Outcome Evaluation: Assessment of the health over time of a group of children with a health state of interest can be obtained, using either the waiting room or mailed method for having the CHIP completed. For example, the health status and quality of life of children with Attention-Deficit Hyperactivity Disorder is being monitored seven times over a two-year period in a 9-country study in Europe, beginning in the summer of 2003. This will provide a description of the effects of different treatments on the well-being of these children.
Describing, monitoring, and responding to the health needs of youth is an important responsibility that is increasingly being taken on by communities. Typically, the CHIP is administered in the school setting, with the parent CHIP mailed to parents. It is also important to consider how to obtain health information from adolescents no longer in school.

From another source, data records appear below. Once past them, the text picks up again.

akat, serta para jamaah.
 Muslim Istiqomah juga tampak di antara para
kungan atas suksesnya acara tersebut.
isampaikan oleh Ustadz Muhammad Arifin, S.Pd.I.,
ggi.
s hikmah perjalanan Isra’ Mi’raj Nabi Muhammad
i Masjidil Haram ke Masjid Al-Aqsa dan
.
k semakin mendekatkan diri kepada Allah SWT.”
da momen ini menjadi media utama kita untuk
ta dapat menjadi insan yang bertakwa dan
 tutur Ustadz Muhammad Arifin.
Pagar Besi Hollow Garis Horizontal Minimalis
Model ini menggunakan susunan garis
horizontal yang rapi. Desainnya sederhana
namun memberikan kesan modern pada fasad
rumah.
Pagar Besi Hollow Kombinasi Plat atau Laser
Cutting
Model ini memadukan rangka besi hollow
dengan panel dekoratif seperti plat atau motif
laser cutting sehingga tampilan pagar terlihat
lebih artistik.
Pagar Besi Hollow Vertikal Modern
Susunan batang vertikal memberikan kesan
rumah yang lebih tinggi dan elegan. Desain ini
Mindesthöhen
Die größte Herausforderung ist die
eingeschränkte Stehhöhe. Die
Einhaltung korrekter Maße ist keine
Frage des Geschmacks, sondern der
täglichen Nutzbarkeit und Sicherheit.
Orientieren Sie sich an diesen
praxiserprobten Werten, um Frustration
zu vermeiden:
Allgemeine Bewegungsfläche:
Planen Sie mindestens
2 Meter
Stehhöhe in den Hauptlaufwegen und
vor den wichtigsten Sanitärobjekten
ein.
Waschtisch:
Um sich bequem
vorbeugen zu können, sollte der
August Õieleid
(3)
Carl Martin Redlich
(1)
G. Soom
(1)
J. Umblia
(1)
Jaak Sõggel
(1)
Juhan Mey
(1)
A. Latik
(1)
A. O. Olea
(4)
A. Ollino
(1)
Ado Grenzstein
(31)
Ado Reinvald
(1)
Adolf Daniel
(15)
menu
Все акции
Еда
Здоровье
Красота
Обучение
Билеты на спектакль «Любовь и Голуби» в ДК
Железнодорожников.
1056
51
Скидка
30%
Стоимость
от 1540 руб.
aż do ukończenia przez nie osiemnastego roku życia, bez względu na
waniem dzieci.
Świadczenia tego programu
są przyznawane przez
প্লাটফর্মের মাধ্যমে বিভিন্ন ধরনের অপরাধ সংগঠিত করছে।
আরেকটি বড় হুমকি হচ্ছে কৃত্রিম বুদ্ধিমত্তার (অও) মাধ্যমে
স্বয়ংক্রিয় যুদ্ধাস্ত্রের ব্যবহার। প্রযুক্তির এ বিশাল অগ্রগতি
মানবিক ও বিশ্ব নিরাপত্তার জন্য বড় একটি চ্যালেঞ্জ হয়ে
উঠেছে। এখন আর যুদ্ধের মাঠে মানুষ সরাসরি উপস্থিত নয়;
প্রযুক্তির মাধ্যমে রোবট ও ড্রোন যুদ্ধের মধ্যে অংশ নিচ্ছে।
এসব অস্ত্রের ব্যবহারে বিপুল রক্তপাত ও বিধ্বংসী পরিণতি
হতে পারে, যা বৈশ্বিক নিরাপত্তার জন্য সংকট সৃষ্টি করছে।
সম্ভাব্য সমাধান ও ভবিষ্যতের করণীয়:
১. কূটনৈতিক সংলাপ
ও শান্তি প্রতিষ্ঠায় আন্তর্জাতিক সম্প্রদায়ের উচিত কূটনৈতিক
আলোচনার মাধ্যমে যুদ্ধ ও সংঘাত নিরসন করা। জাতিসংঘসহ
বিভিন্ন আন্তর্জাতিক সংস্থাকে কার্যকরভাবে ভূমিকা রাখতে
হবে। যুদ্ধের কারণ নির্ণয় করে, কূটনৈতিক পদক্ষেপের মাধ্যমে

The initial assessment provides a means of demonstrating needs at that time and, very importantly, serves as a baseline for evaluating the value of health-promoting interventions undertaken subsequently. (One community in Maine has used this strategy, using a school administration format. Their Health Council, made up of representatives from the local health department, hospitals, schools, a local research group, and town government, used the initial data to understand the profiles of health that were most common in their community, among the young and older adolescents and the girls and boys. They found that the older adolescent girls were having significant problems (and they knew that they were likely to drop out of school). They could also identify patterns of health in the younger girls that appeared to be precursors for increasing distress and other health problems. Consequently, one aspect of their community health promotion effort, funded by the cigarette restitution funds, is focused primarily on girls in middle childhood and early adolescence. They will be able to evaluate the impact of these efforts over the next few years.
It is often valuable to link the child's CHIP-CE to their parent's CHIP-CE, although to describe health in a population it is not absolutely necessary. When linkage is desired, some method must be used to keep each parent's CHIP paired with their child's. Typically, this is done by assigning an identifier to the pair, such as a random number, so that their CHIP forms can always be linked, but cannot be easily traced back to them by anyone other than the researchers. A method for doing this is outlined in detail in the CHIP-CE Classroom Administration Manual.